We should be open to experimentation and new ideas that have not had traction in the past. The one thing we should realise is that a lot more emphasis in the future should be placed on ideas and knowledge. There is far too much focus on the ownership of physical objects. These, on their own, have value but gain greater value if they are linked to more useful purposes. So, there is a ‘once’ spectrum of the economic debate that is focused on the mundane – the ownership and possession of physical objects – and another part that is not interested in the transformation of those physical objects into something useful. Here the focus is to maximise the level of return of an existing object or asset and not the creation of new ones.

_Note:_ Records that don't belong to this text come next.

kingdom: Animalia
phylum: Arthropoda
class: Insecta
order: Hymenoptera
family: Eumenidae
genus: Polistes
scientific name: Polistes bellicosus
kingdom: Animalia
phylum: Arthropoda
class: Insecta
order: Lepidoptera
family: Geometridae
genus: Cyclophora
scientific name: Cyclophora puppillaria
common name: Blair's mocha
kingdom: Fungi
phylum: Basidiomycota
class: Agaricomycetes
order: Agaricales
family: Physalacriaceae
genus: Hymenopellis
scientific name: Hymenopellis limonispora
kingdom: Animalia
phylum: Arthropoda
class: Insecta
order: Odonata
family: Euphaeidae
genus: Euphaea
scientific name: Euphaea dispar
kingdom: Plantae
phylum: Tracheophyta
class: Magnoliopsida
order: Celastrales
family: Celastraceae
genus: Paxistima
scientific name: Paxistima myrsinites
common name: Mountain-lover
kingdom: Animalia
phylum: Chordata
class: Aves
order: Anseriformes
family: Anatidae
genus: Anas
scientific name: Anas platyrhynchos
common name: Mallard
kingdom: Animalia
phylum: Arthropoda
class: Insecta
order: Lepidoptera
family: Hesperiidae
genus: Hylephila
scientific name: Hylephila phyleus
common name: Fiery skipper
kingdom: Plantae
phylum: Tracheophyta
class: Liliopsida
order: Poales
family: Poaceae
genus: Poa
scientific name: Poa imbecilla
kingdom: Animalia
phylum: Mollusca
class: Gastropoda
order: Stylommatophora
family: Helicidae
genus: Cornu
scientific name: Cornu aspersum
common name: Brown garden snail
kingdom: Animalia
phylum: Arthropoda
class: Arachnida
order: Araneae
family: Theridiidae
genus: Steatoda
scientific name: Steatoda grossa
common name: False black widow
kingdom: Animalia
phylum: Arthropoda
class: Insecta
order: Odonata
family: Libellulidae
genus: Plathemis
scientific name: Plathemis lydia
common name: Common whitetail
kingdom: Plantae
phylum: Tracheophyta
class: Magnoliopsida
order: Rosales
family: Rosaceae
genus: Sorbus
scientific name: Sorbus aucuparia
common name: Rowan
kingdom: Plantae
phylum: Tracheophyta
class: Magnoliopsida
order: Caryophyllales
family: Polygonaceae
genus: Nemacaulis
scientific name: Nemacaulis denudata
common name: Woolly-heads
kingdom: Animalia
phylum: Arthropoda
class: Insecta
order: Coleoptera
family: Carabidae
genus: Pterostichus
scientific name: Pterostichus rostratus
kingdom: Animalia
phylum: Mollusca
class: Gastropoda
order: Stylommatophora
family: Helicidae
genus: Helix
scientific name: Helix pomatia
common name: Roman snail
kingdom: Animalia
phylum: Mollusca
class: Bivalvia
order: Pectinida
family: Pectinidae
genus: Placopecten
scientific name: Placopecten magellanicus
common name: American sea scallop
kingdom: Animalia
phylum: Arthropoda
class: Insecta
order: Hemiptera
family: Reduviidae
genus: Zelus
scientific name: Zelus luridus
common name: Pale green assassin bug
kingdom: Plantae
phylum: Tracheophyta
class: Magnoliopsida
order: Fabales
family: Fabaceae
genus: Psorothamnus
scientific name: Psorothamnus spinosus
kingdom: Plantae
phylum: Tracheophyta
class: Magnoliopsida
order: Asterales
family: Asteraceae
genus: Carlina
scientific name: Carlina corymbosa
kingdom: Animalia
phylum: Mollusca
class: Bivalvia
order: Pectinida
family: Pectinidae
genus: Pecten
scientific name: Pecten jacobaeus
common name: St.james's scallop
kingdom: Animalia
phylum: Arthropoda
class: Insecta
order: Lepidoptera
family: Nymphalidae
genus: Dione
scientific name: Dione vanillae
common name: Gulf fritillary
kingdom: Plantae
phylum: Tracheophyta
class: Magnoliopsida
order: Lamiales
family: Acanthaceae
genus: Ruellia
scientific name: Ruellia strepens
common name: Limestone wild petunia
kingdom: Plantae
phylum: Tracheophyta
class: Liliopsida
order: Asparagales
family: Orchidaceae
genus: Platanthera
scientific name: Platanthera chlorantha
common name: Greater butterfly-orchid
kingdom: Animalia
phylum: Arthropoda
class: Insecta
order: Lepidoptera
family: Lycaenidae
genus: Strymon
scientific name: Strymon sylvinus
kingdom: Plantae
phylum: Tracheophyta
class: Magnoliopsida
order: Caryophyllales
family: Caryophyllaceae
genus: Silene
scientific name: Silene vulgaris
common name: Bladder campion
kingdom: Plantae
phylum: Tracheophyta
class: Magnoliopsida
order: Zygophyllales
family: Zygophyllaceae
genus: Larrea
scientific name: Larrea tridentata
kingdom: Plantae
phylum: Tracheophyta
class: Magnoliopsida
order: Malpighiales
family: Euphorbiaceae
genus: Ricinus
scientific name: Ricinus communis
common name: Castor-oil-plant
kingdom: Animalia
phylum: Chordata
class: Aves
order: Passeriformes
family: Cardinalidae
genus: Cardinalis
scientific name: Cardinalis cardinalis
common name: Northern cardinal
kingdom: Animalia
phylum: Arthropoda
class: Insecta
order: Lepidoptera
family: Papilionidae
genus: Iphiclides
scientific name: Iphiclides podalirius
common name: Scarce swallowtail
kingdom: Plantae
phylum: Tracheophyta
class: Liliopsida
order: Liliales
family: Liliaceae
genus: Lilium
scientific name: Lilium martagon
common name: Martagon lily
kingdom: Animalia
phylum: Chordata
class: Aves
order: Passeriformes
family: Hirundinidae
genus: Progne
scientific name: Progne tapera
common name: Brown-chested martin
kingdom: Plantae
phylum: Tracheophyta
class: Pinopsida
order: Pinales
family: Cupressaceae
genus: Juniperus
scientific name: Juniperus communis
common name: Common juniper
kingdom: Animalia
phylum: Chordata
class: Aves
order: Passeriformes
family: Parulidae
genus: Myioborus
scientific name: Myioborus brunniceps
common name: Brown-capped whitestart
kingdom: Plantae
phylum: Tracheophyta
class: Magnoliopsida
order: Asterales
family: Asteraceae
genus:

The primary aim is to sell these goods and services to more and more people. Of course, I am caricaturing something that is far more complicated than what I have just described. It was Paul Romer who once said that, in the long run, if economies just keep on adding forklifts after forklifts, there will be growth for sure, but, over time, growth will drop, unless you figure out how to use forklifts for different purposes and, in so doing, use innovations to drive productivity and growth. The main insight is that you can add lots of bricks and mortar and new infrastructure but if you do not drive new ways of using these for different purposes or create new types of assets and values, there will be a diminishing return.

South Africa’s challenge is transforming physical objects into something useful and of greater value – this should receive renewed attention in our economy. For this, we need to grow the talent of the country. In a period where we have squandered opportunities to grow this talent, we should import more skills – the best people from around the world.